Hacker News new | ask | show | jobs
by zedshaw 5797 days ago
This is the point where talking about it does nothing. Go measure it like I have. In fact, I'll give you your hypothesis to test:

"There are no servers that have an ATR of > 80%."

That's easy to test, and I'm damn positive you could find some that disprove your assertion.

More importantly though, you have this assertion:

"Using both poll and epoll has no advantage in performance."

Again, who knows, that's why I'm testing and trying out. That's the science part, since I've got no idea, but I'll give it a shot. And now that I've done an analysis that tells me what really matters, I'll be able to do very good tests for the different kinds of loads.

Incidentally, when people run performance tests against web servers to see how fast they serve files they're testing the server with an ATR at around 100%. Food for thought.

1 comments

You have measured nothing about real world workloads. You have applied completely artificial benchmarks and formed some possible conclusions from them that mean absolutely nothing until you demonstrate that this is a real problem in the real world.
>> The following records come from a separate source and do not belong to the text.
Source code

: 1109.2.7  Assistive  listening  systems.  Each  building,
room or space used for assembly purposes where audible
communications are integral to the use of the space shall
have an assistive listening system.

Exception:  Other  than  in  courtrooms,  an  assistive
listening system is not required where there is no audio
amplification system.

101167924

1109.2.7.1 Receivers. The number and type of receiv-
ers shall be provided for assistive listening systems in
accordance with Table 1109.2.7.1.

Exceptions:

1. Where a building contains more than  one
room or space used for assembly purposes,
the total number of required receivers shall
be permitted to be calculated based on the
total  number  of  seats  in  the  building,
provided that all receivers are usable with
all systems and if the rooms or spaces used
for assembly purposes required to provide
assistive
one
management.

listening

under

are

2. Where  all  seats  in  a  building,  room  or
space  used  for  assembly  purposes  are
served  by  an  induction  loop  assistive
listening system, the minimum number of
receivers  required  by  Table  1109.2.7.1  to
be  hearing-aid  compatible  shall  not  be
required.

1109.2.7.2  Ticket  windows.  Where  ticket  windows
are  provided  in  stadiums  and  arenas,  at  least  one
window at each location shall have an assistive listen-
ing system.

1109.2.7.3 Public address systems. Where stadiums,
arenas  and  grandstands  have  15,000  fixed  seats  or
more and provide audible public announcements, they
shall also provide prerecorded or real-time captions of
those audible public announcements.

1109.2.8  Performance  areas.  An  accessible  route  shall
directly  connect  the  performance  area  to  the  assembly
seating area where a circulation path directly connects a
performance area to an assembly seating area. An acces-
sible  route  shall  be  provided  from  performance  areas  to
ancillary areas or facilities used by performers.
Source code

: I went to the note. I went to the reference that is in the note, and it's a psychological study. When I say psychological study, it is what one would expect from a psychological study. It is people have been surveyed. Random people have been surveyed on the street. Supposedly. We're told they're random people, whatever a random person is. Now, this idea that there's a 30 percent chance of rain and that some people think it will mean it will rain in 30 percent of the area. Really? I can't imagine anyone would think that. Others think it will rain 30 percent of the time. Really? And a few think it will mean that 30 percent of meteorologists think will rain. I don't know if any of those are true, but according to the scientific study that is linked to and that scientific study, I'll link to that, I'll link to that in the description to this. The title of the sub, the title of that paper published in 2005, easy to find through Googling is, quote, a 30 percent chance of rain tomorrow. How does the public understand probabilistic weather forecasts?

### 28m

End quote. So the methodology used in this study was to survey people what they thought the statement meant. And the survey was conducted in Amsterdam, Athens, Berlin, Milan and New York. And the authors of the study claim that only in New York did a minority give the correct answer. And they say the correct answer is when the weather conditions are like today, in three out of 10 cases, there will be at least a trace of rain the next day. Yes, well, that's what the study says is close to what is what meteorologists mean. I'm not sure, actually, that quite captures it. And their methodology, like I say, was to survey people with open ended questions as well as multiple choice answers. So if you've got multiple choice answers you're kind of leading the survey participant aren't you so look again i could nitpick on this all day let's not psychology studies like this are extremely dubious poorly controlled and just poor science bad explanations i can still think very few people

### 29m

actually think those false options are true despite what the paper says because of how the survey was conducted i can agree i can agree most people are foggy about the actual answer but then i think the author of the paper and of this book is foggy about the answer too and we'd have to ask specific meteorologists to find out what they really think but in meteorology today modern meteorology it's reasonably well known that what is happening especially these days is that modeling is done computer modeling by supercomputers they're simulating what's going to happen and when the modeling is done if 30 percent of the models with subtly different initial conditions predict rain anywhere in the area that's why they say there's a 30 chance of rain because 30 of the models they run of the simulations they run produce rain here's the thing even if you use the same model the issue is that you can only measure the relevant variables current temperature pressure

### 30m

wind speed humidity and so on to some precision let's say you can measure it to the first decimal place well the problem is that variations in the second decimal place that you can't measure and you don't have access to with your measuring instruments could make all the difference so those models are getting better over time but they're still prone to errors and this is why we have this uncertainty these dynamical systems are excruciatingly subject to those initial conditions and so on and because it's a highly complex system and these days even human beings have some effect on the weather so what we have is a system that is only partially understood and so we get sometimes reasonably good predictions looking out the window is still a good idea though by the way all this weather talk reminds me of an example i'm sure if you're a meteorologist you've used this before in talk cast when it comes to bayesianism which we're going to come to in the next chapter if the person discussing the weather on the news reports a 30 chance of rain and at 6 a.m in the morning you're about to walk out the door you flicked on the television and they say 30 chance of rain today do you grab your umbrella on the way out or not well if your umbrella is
There's ample evidence to believe that FDs spend the majority of their existence idle--between HTTP keepalive, processing time for the queries themselves, network bandwidth and the generally sparse nature of HTTP traffic, it is extremely plausible that the ATR, as you call it, is well below 60% almost all the time. Your numbers demonstrate that there is a tradeoff between epoll and poll, which is of some interest, but unless you actually measure the ATR of a real site you're shooting off your mouth.

I cannot collect this data because I don't possess a sufficiently high load web server. Go forth and measure, but measure useful information.
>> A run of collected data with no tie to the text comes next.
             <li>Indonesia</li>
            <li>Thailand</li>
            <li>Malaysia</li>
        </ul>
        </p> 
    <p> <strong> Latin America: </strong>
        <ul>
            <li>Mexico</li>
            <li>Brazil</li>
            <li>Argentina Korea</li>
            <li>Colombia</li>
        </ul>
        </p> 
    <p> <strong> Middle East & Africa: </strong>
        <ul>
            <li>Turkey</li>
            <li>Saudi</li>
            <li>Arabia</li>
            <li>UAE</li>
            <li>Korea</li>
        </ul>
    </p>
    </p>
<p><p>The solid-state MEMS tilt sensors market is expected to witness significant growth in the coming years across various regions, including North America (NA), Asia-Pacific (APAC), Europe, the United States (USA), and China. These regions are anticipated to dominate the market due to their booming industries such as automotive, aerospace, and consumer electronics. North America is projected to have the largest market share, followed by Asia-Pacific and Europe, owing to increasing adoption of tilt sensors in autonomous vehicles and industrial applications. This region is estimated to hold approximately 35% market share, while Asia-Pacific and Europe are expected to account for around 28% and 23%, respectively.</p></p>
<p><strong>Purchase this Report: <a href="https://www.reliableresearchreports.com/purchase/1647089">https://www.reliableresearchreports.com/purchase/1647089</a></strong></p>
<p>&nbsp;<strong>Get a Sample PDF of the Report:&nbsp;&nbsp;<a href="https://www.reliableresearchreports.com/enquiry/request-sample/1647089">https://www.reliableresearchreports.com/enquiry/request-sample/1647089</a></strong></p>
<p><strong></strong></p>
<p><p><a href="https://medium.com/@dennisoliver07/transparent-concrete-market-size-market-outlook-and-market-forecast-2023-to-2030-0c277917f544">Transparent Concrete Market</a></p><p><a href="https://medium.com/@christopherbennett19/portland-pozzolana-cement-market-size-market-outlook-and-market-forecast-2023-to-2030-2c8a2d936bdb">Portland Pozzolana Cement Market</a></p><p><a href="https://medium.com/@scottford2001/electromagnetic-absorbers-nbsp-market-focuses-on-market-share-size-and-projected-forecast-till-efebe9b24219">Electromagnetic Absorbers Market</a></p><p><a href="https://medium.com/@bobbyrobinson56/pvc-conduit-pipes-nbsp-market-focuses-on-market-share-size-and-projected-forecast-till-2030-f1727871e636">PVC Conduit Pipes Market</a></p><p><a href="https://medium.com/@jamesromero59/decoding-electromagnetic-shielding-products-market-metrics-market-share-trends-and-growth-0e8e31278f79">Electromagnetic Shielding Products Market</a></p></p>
I used the same test everyone has used for the last 8 years to compare poll vs. epoll performance. I also ran it in order to test a hypothesis then assumed I was wrong then ran it more and presented the information openly so others could try it.
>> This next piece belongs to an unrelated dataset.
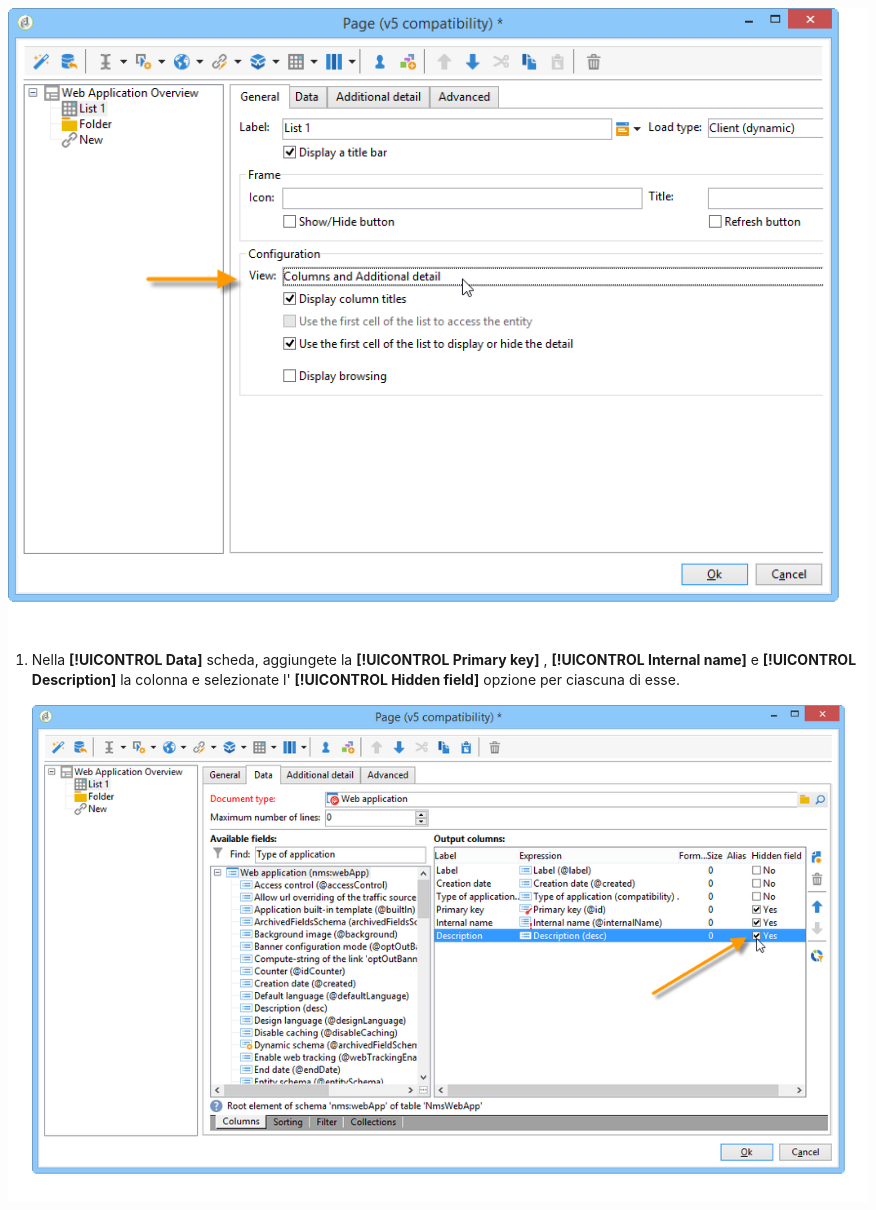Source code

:    ![](assets/s_ncs_configuration_webapp_detail.png)

1. Nella **[!UICONTROL Data]** scheda, aggiungete la **[!UICONTROL Primary key]** , **[!UICONTROL Internal name]** e **[!UICONTROL Description]** la colonna e selezionate l&#39; **[!UICONTROL Hidden field]** opzione per ciascuna di esse.

   ![](assets/s_ncs_configuration_webapp_detail002.png)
Of course I'm going to keep doing this, but if you say that my test is invalid, then all of the tests people did to justify epoll are invalid.

The tests are perfectly valid, it's the conclusion that is wrong. Of course there is a trade-off, of course you'll find a cross-over point because there is a trade off. The fact that the crossover point is at roughly 60% for your kernel config and machine setup is essentially meaningless, other than that it it at least falls within the expected range (50 to 80% or so).

Your hypothesis is that web servers have the majority of their fds active most of the time, and that's where the problem lies. I've put up the numbers elsewhere in this thread, feel free to do some measurement on your own high traffic websites to come up with more data points.

"Your hypothesis is that web servers have the majority of their fds active most of the time,"

Aha! Totally wrong. My hypothesis has not been that at all. You totally didn't even understand the hypothesis, and I stated it very clearly. My hypothesis has always been:

epoll is faster than poll when the active/total FD ratio is < 0.6, but poll is faster than epoll when the active/total ratio is > 0.6.

Nowhere in there do I say that all web servers have the majority of their FDs active. NOWHERE. I say some might, I say who knows, I say we need to go measure, but nowhere do I say anything like what you say.

  My hypothesis has always been:

  epoll is faster than poll when the active/total FD ratio is < 0.6, but poll is
  faster than epoll when the active/total ratio is > 0.6.
That wasn't your hypothesis: that was your intermediate conclusion after the first tests. Your hypothesis was: the common knowledge that epoll yields better performance, and that I should obviously use epoll for Mongrel2, is wrong. [1]

It's obvious he didn't mean 'hypothesis', but 'implicit assumption'. If you implement superpoll, you implicitly assume it will be useful. It will only be useful if actually deployed Mongrel2 servers will have an ATR > 0.6 at least some of the time.

[1] You can replace 'is' by 'may be', if you feel the strong version puts words in your mouth. It doesn't, because the hypothesis for an experiment may also be "The half life of protons is shorter than a trillion years", when I expect to reject that hypothesis. It's not an assertion of your opinion, but a statement of a fact you intend to accept or reject based on the outcome of the experiment.